Since the US Federal Reserve raised interest rates by 0.75 percentage points in July, investors have been speculating about whether the central bank's largest hikes are already behind it.
"The market has to get really comfortable that they have fully baked in all the Fed's rate hikes, and I think that remains an open question," said Rob Haworth, senior investment strategist at US Bank Wealth Management in Seattle.
"The challenges and supply constraints aren't necessarily done. They aren't done and gone yet."
Oil prices slipped ahead of the OPEC+ meeting of oil producers expected this week, the outcome of which could mean a boost to global crude supply, while lingering recession fears helped cap those gains.
Brent crude futures fell 0.4 per cent, to $US99.63 a barrel.
Spot gold dropped 0.7 per cent, to $1,760.24 an ounce.
BHP boosts nickel exploration amid EV boom
Mining giant BHP will increase its spending on nickel exploration over the next two years to meet growing demand for the raw material used in making electric vehicle batteries, the chief of its nickel operations said.
BHP, through its Nickel West unit, has supply agreements for the metal with Tesla and Toyota, and this month also announced a deal with Ford.

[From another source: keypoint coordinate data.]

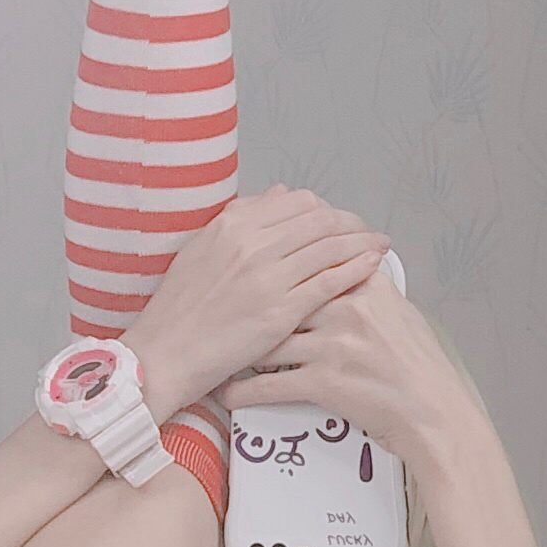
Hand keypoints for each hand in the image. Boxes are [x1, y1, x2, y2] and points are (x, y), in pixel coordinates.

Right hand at [127, 188, 389, 419]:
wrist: (166, 352)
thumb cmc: (180, 307)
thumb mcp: (203, 248)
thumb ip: (242, 218)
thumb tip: (279, 194)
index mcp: (232, 224)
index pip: (296, 202)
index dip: (325, 209)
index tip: (338, 220)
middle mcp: (253, 244)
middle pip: (320, 220)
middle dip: (351, 223)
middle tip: (367, 232)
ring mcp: (269, 277)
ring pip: (330, 247)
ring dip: (362, 242)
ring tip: (380, 244)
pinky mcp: (281, 312)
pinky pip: (329, 281)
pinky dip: (356, 268)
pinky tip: (373, 265)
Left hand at [225, 262, 476, 469]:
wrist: (435, 413)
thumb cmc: (421, 366)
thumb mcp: (400, 312)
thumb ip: (367, 288)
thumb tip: (346, 267)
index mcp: (365, 285)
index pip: (310, 262)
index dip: (276, 268)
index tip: (251, 271)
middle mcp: (345, 308)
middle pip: (281, 297)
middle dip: (249, 307)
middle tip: (223, 313)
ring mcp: (332, 345)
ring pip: (268, 340)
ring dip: (240, 350)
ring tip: (221, 353)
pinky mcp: (324, 383)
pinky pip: (269, 386)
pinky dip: (243, 392)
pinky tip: (227, 393)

The miner said it has the second-largest nickel sulphide resource base globally — based on its land holdings (totalling 120,000 hectares) in the Agnew-Wiluna belt in Western Australia.
The area has in excess of 7.4 million tonnes of nickel that still remains largely unexplored, Jessica Farrell, Asset President for BHP Nickel West, said.
"This year will be the highest annual spend for exploration in Nickel West," she told an industry conference in Kalgoorlie, without providing an investment number.
By 2030, around 60 per cent of all car sales globally will be electric, increasing to 90 per cent of all car sales by 2040, Ms Farrell said.
She added that BHP expects "demand for nickel in the next 30 years will be 200 to 300 per cent of demand in the previous 30 years."